**PROMPT**
Copy exactly the lines of the data below, beginning with the line with "Беларуси – Reuters" and ending with the line with "CHF 9257.68.–, mensualité". Pictures are to be omitted.

[Opening EXERCISE INPUT section]

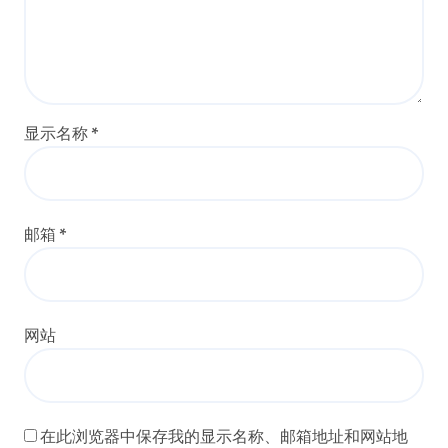
显示名称
*
邮箱
*
网站
在此浏览器中保存我的显示名称、邮箱地址和网站地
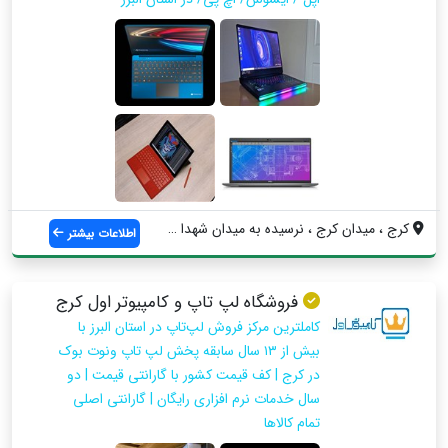
کرج ، میدان کرج ، نرسیده به میدان شهدا ،...
اطلاعات بیشتر
فروشگاه لپ تاپ و کامپیوتر اول کرج
کاملترین مرکز فروش لپ‌تاپ در استان البرز با
بیش از ۱۳ سال سابقه پخش لپ تاپ ونوت بوک
در کرج | کف قیمت کشور با گارانتی قیمت | دو
سال خدمات نرم افزاری رایگان | گارانتی اصلی
تمام کالاها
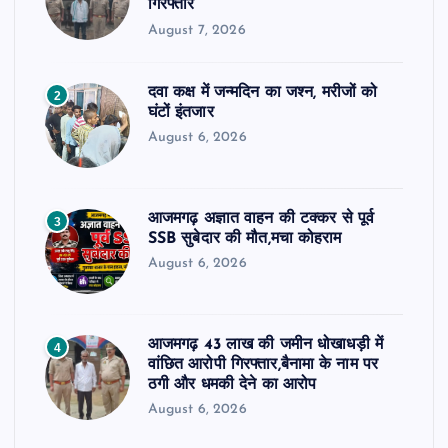
गिरफ्तार
August 7, 2026
दवा कक्ष में जन्मदिन का जश्न, मरीजों को
2
घंटों इंतजार
August 6, 2026
आजमगढ़ अज्ञात वाहन की टक्कर से पूर्व
3
SSB सुबेदार की मौत,मचा कोहराम
August 6, 2026
आजमगढ़ 43 लाख की जमीन धोखाधड़ी में
4
वांछित आरोपी गिरफ्तार,बैनामा के नाम पर
ठगी और धमकी देने का आरोप
August 6, 2026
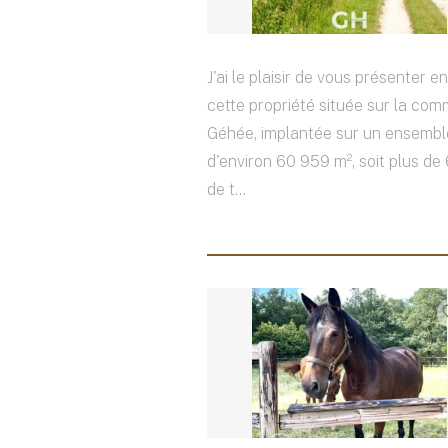
J'ai le plaisir de vous présenter en
cette propriété située sur la co
Géhée, implantée sur un ensembl
d'environ 60 959 m², soit plus de
de t...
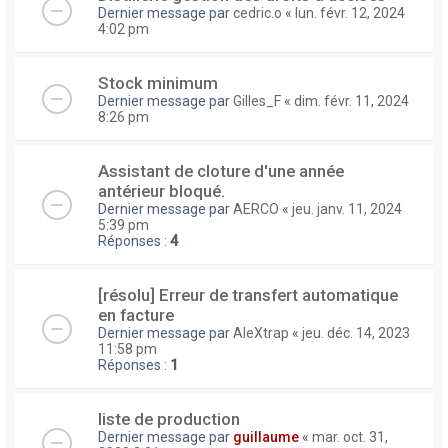
Dernier message par
cedric.o
«
lun. févr. 12, 2024
4:02 pm
Stock minimum
Dernier message par
Gilles_F
«
dim. févr. 11, 2024
8:26 pm
Assistant de cloture d'une année
antérieur bloqué.
Dernier message par
AERCO
«
jeu. janv. 11, 2024
5:39 pm
Réponses :
4
[résolu] Erreur de transfert automatique
en facture
Dernier message par
AleXtrap
«
jeu. déc. 14, 2023
11:58 pm
Réponses :
1
liste de production
Dernier message par
guillaume
«
mar. oct. 31,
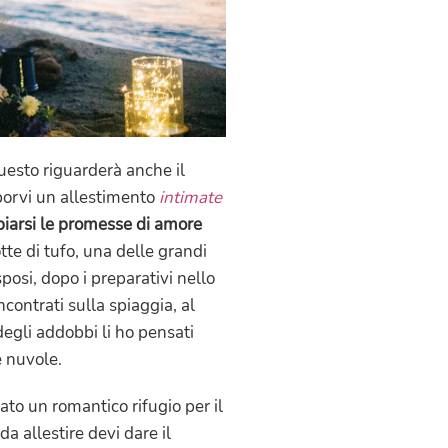
Questo riguarderà anche il
oporvi un allestimento
intimate
iarsi le promesse di amore
otte di tufo, una delle grandi
posi, dopo i preparativi nello
ncontrati sulla spiaggia, al
degli addobbi li ho pensati
e nuvole.
reato un romantico rifugio per il
a allestire devi dare il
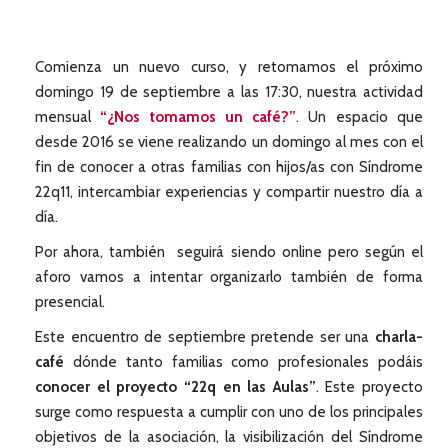
Comienza un nuevo curso, y retomamos el próximo
domingo 19 de septiembre a las 17:30, nuestra actividad
mensual
“¿Nos tomamos un café?”
. Un espacio que
desde 2016 se viene realizando un domingo al mes con el
fin de conocer a otras familias con hijos/as con Síndrome
22q11, intercambiar experiencias y compartir nuestro día a
día.
Por ahora, también seguirá siendo online pero según el
aforo vamos a intentar organizarlo también de forma
presencial.
Este encuentro de septiembre pretende ser una
charla-
café
dónde tanto familias como profesionales podáis
conocer el proyecto “22q en las Aulas”
. Este proyecto
surge como respuesta a cumplir con uno de los principales
objetivos de la asociación, la visibilización del Síndrome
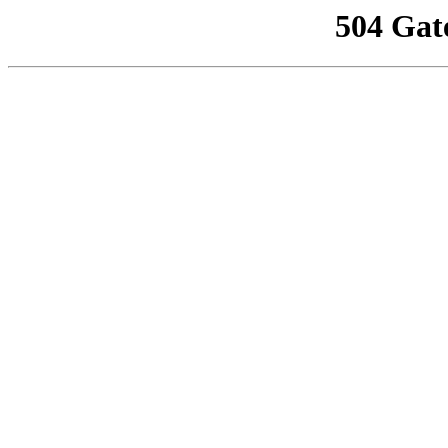
504 Gat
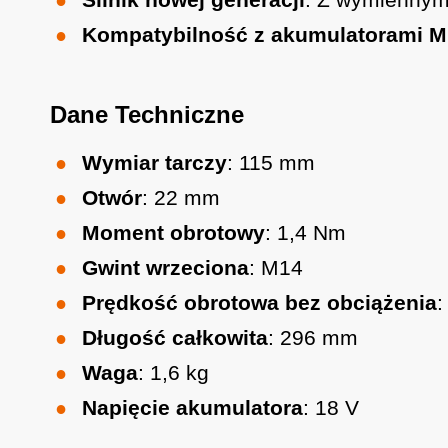
Kompatybilność z akumulatorami Mul
Dane Techniczne
Wymiar tarczy
: 115 mm
Otwór
: 22 mm
Moment obrotowy
: 1,4 Nm
Gwint wrzeciona
: M14
Prędkość obrotowa bez obciążenia
:
Długość całkowita
: 296 mm
Waga
: 1,6 kg
Napięcie akumulatora
: 18 V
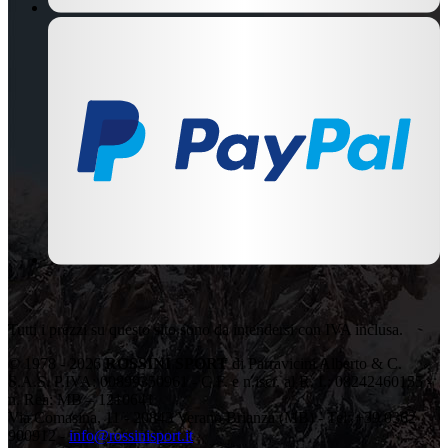
Tutti i prezzi su questo sito sono da intendersi con IVA inclusa.
© 1978 - 2026
ROSSINI SPORT
di Parravicini Alberto & C.
S.A.S. P.IVA: 00899350961 - C.F. e n.iscr. al R. I.: 08242460155 -
n. Rea: MB – 1210641
Via Comasina, 11 - 20843 Verano Brianza (MB) - Tel: +39 0362
900912 -
info@rossinisport.it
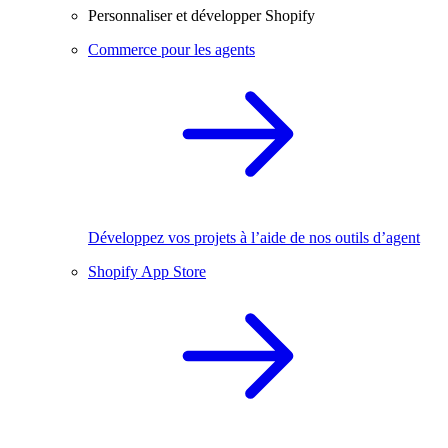
Personnaliser et développer Shopify
Commerce pour les agents
Développez vos projets à l’aide de nos outils d’agent
Shopify App Store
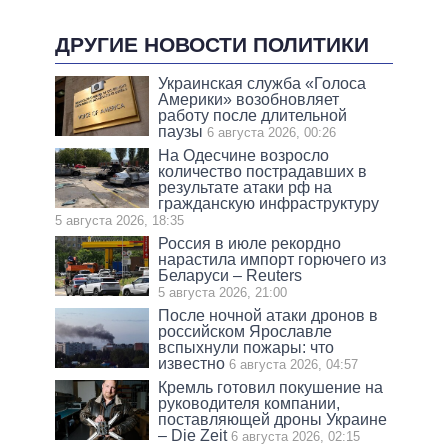
ДРУГИЕ НОВОСТИ ПОЛИТИКИ
Украинская служба «Голоса
Америки» возобновляет
работу после длительной
паузы
6 августа 2026, 00:26
На Одесчине возросло
количество пострадавших в
результате атаки рф на
гражданскую инфраструктуру
5 августа 2026, 18:35
Россия в июле рекордно
нарастила импорт горючего из
Беларуси – Reuters
5 августа 2026, 21:00
После ночной атаки дронов в
российском Ярославле
вспыхнули пожары: что
известно
6 августа 2026, 04:57
Кремль готовил покушение на
руководителя компании,
поставляющей дроны Украине
– Die Zeit
6 августа 2026, 02:15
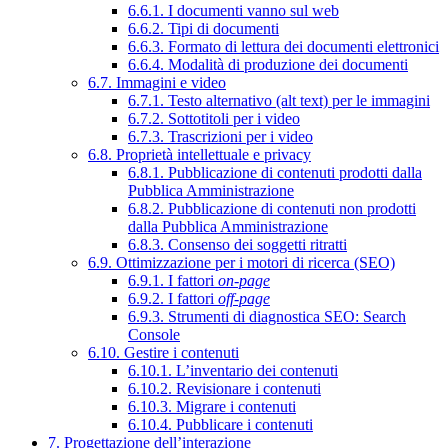
6.6.1. I documenti vanno sul web
6.6.2. Tipi di documenti
6.6.3. Formato di lettura dei documenti elettronici
6.6.4. Modalità di produzione dei documenti
6.7. Immagini e video
6.7.1. Testo alternativo (alt text) per le immagini
6.7.2. Sottotitoli per i video
6.7.3. Trascrizioni per i video
6.8. Proprietà intellettuale e privacy
6.8.1. Pubblicazione di contenuti prodotti dalla
Pubblica Amministrazione
6.8.2. Pubblicazione di contenuti non prodotti
dalla Pubblica Amministrazione
6.8.3. Consenso dei soggetti ritratti
6.9. Ottimizzazione per i motori di ricerca (SEO)
6.9.1. I fattori
on-page
6.9.2. I fattori
off-page
6.9.3. Strumenti di diagnostica SEO: Search
Console
6.10. Gestire i contenuti
6.10.1. L’inventario dei contenuti
6.10.2. Revisionare i contenuti
6.10.3. Migrare i contenuti
6.10.4. Pubblicare i contenuti
7. Progettazione dell’interazione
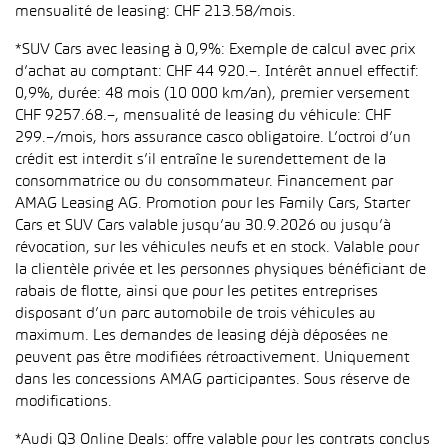
mensualité de leasing: CHF 213.58/mois.
*SUV Cars avec leasing à 0,9%: Exemple de calcul avec prix
d’achat au comptant: CHF 44 920.–. Intérêt annuel effectif:
0,9%, durée: 48 mois (10 000 km/an), premier versement
CHF 9257.68.–, mensualité de leasing du véhicule: CHF
299.–/mois, hors assurance casco obligatoire. L’octroi d’un
crédit est interdit s’il entraîne le surendettement de la
consommatrice ou du consommateur. Financement par
AMAG Leasing AG. Promotion pour les Family Cars, Starter
Cars et SUV Cars valable jusqu’au 30.9.2026 ou jusqu’à
révocation, sur les véhicules neufs et en stock. Valable pour
la clientèle privée et les personnes physiques bénéficiant de
rabais de flotte, ainsi que pour les petites entreprises
disposant d’un parc automobile de trois véhicules au
maximum. Les demandes de leasing déjà déposées ne
peuvent pas être modifiées rétroactivement. Uniquement
dans les concessions AMAG participantes. Sous réserve de
modifications.
*Audi Q3 Online Deals: offre valable pour les contrats conclus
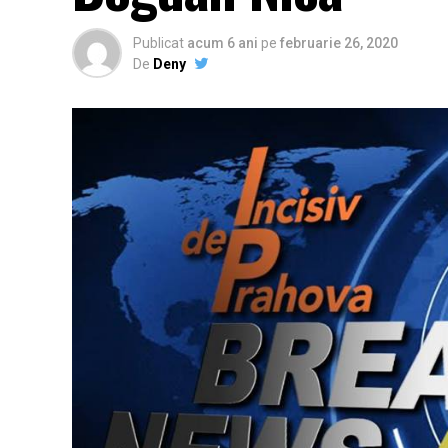
Publicat
acum 6 ani
pe
februarie 26, 2020
De
Deny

[Closing EXERCISE INPUT section]

**THE COMPLETED TASK**
Беларуси – Reuters
5 августа 2026, 21:00
После ночной атаки дронов в
российском Ярославле
вспыхнули пожары: что
известно
6 августа 2026, 04:57
Кремль готовил покушение на
руководителя компании,
поставляющей дроны Украине
– Die Zeit
6 августа 2026, 02:15
6.6.1. I documenti vanno sul web
6.6.2. Tipi di documenti
6.6.3. Formato di lettura dei documenti elettronici
6.6.4. Modalità di produzione dei documenti
6.7. Immagini e video
6.7.1. Testo alternativo (alt text) per le immagini
6.7.2. Sottotitoli per i video
6.7.3. Trascrizioni per i video
6.8. Proprietà intellettuale e privacy
6.8.1. Pubblicazione di contenuti prodotti dalla
Pubblica Amministrazione
6.8.2. Pubblicazione di contenuti non prodotti
dalla Pubblica Amministrazione
6.8.3. Consenso dei soggetti ritratti
6.9. Ottimizzazione per i motori di ricerca (SEO)
6.9.1. I fattori
on-page
6.9.2. I fattori
off-page
6.9.3. Strumenti di diagnostica SEO: Search
Console
6.10. Gestire i contenuti
6.10.1. L’inventario dei contenuti
6.10.2. Revisionare i contenuti
6.10.3. Migrare i contenuti
6.10.4. Pubblicare i contenuti
7. Progettazione dell’interazione
mensualité de leasing: CHF 213.58/mois.
*SUV Cars avec leasing à 0,9%: Exemple de calcul avec prix
d’achat au comptant: CHF 44 920.–. Intérêt annuel effectif:
0,9%, durée: 48 mois (10 000 km/an), premier versement
CHF 9257.68.–, mensualité de leasing du véhicule: CHF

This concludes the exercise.